Friday, February 23, 2007

Why People Wear Suits

Blog Maverick Mark Cuban has hit a nerve with his post "Why I Don't Wear a Suit and Can't Figure Out Why Anyone Does!" I know I couldn't help but respond but I was shocked to see that I was comment number 328... So I thought I'd post my comment here as well:

A few years ago, after the dot com bubble burst, I was in New York City and someone there said to me "I hear that people are wearing suits in Silicon Valley again." He said it in a very smug superior way, as if this was proof that some deviant culture (Internet, Silicon Valley, tech folks, etc) had been entirely wiped out by the civilized world. So I think you are dead-on that wearing a suit has become, for some of those that wear them, a symbol of superiority.

But there is another simpler explanation -- inertia.
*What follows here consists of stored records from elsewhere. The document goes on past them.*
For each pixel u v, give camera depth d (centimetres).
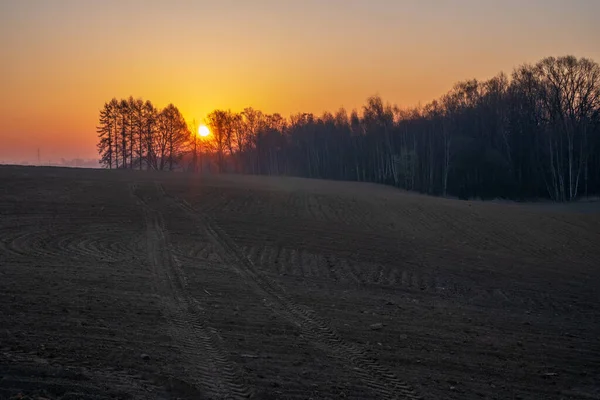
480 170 7162
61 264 1756
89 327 1031
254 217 3359
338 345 1044
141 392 732
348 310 1360
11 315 1071
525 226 3359
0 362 790
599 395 869
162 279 1614
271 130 11481
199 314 1213
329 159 10881
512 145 7288
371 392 809
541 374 948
Suit wearing evolved in an age when most people had to do hard physical labor that would destroy nice clothes -- so people that wore them were saying "I don't have to do hard physical labor." Clothes as an indicator of class. Over time, suits became the uniform for office workers and as these ranks grew, the reason changed from the initial objective of differentiation to one of assimilation.

What is interesting is that in whatever culture you visit, people tend to dress alike -- Its what the anthrophologist Victor Turner calls liminality. Human beings want to be included. There is safety in being part of the pack. So we dress alike (speak alike, eat alike...) in order to show that we belong and are not dangerous outsiders.

I bet your employees dress like you.